The impact on products depends on the level of investments, for example in recharging infrastructure, and choices on the sources for electricity, for example hydrogen or other sources.

Tackling skills challenge

The green transition has consequences on the production processes and thus the skills needed.

Some workers will need to upgrade their skills while some will have to fully reskill.

The scale of needed skills varies. Digital skills are needed, but not only. Technical skills for the installation of, e.g. electrical equipment, will remain. And while some workers will need to upgrade their skills, some will have to fully reskill.

Without anticipation, the risk of job losses on a bigger scale is real. The question is if the countries equipped their training systems in the right way. Have social partners been involved to make sure the skills education and training providers deliver are fit for the transition? Are enough funds in the National Recovery and Resilience Plans attributed to the right policies that accompany workers and companies.

The current skills shortages could undermine the success of the green transition, but the risk reached beyond that. Companies are less competitive without the right workforce.

Social partners make the difference

The success element of social partnership lies in its proximity to the real problems that exists. The biggest handicap for Visegrad countries is the lack of social dialogue at sectoral level due to the lack of employers’ organisations.
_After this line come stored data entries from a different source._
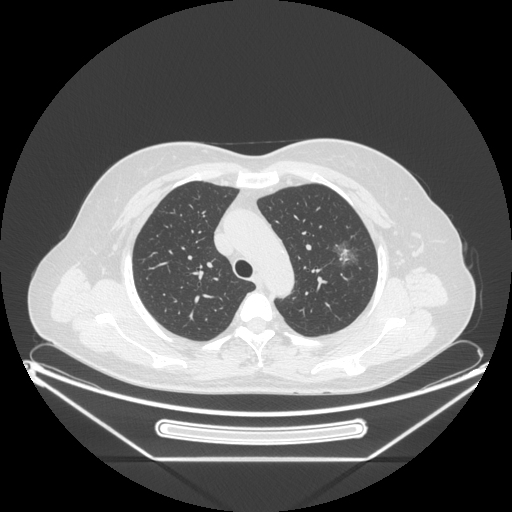
Chest CT, one axial slice. Position 161 of 226 along the scan axis. Reconstruction kernel STANDARD. 120 kVp. Lung window (W 1500 / L -600 HU). 1.25 mm slice thickness. 512 × 512 image matrix, field of view 447 × 447 mm. Patient: female, 54 years. From the clinical record (not read from this slice): clinical TNM (as recorded): T1c N0 M0; histopathological grade: G1.
Structures marked on this image (rectangle marked by the reading radiologist):
- lung tumour (recorded histology: adenocarcinoma): bounding box (x1, y1, x2, y2) in pixels: (329, 235, 362, 278)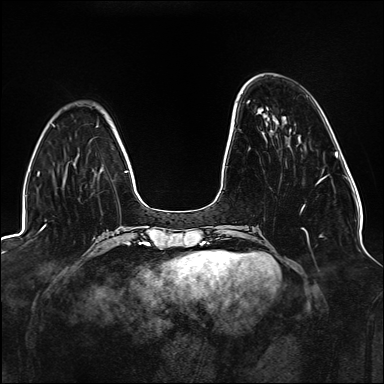
Breast MRI (dynamic contrast-enhanced), one axial slice. Slice 42 of 176 in the series (ordered by position). Dynamic contrast-enhanced series, time point 2 of 6 at this slice position (early post-contrast). 1.5 T. TE 2.3 ms, TR 5.2 ms. 1.1 mm slice thickness. 384 × 384 image matrix, field of view 330 × 330 mm. Female patient.
Annotated regions visible in this slice (semi-automatically segmented with operator editing):
- enhancing-tissue mask used for the functional tumour volume (all voxels passing the contrast-enhancement thresholds inside the analysis volume; usually the tumour): box from (x=248, y=100) to (x=327, y=237) px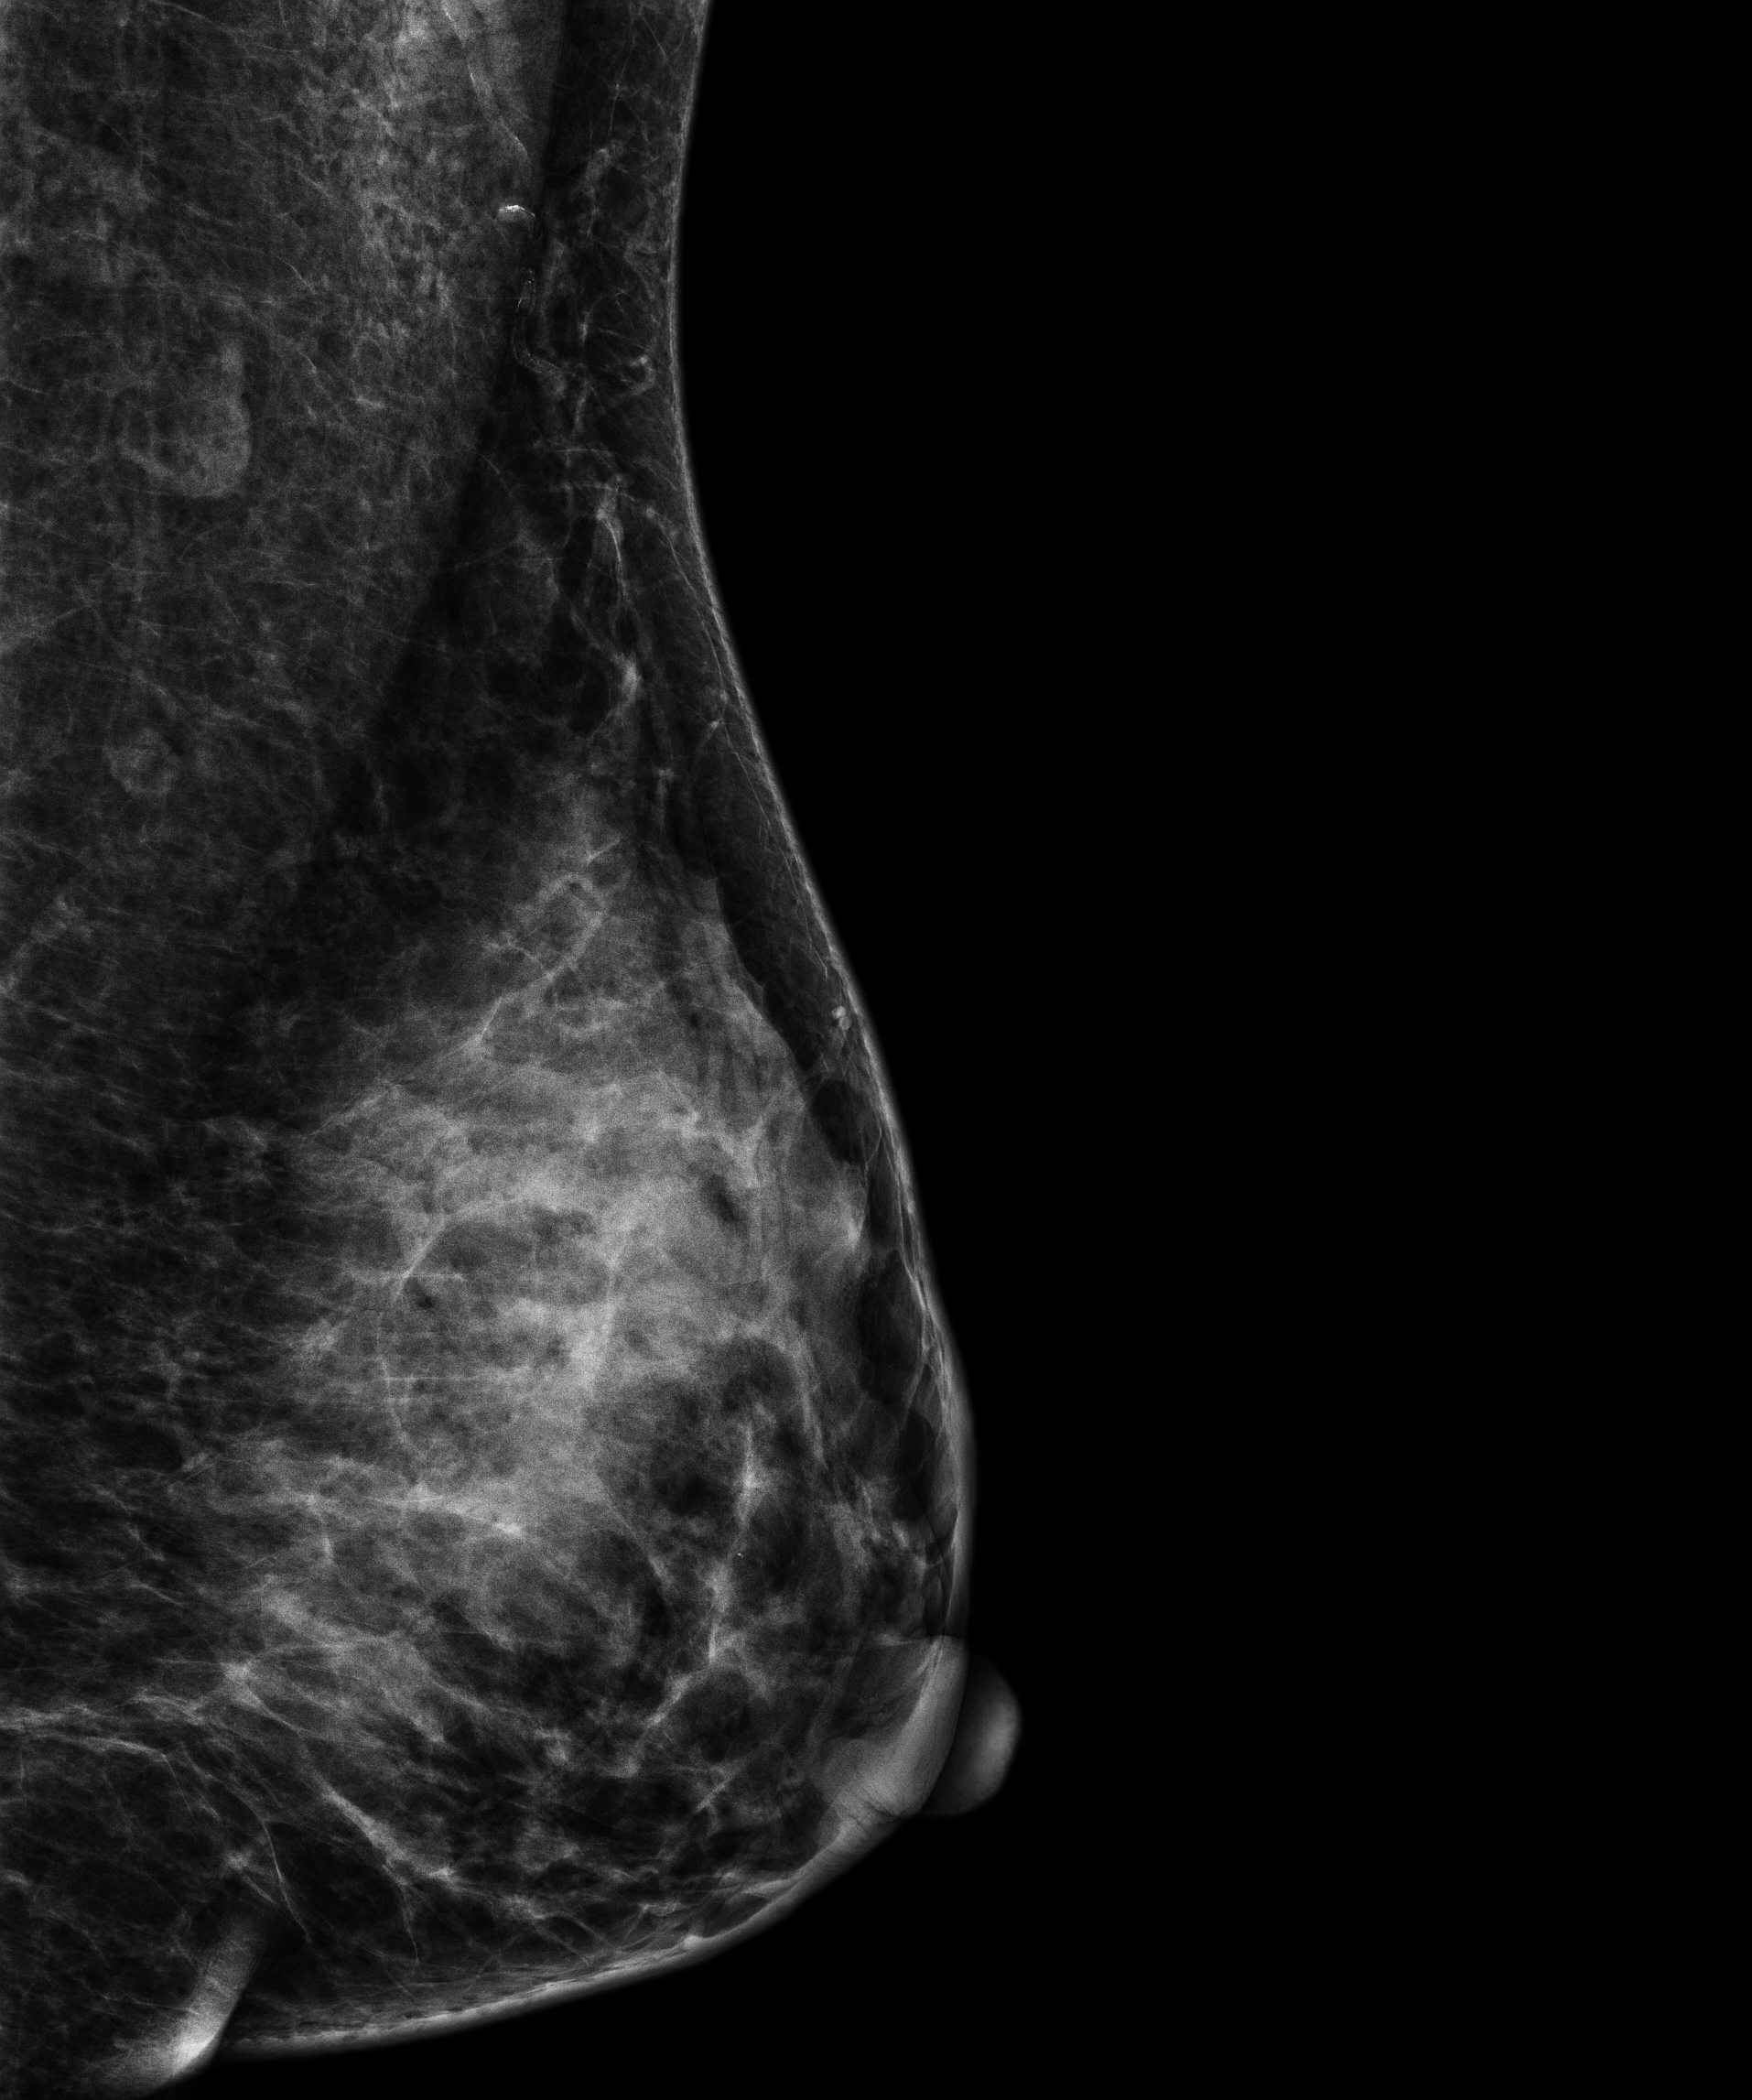
Annual screening mammography examination. Female patient, age 56 years.
Image type: full-field digital mammogram. Breast: left. Projection: MLO view.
This does not avoid that company level consultations should take place in order to find solutions, adapted to the needs of the company, to provide answers coming forth from the green and digital transformation.

The added value of social partnership lies in the common interest of workers and employers. For example, in the Just Transition Coalition for the automotive industry employers, trade unions and other organisations joined forces and called the European Commission to look at the social and employment impact of the ‘Fit for 55’ measures by calling for:

  1. Mapping of employment impacts at company, regional and national levels to ensure effective skills intelligence and anticipation of change
  2. Policy support and exchanges of best practices: the extension of the Just Transition Platform to the scope of the European Green Deal.
  3. Transition planning and social dialogue, including negotiated transition plans at company, regional and sectoral levels, and strengthening of social dialogue through binding social conditionality on access to EU funds.
  4. Adequate resources for active labour market policies, including retraining and upskilling, through a dedicated fund for the mobility ecosystem.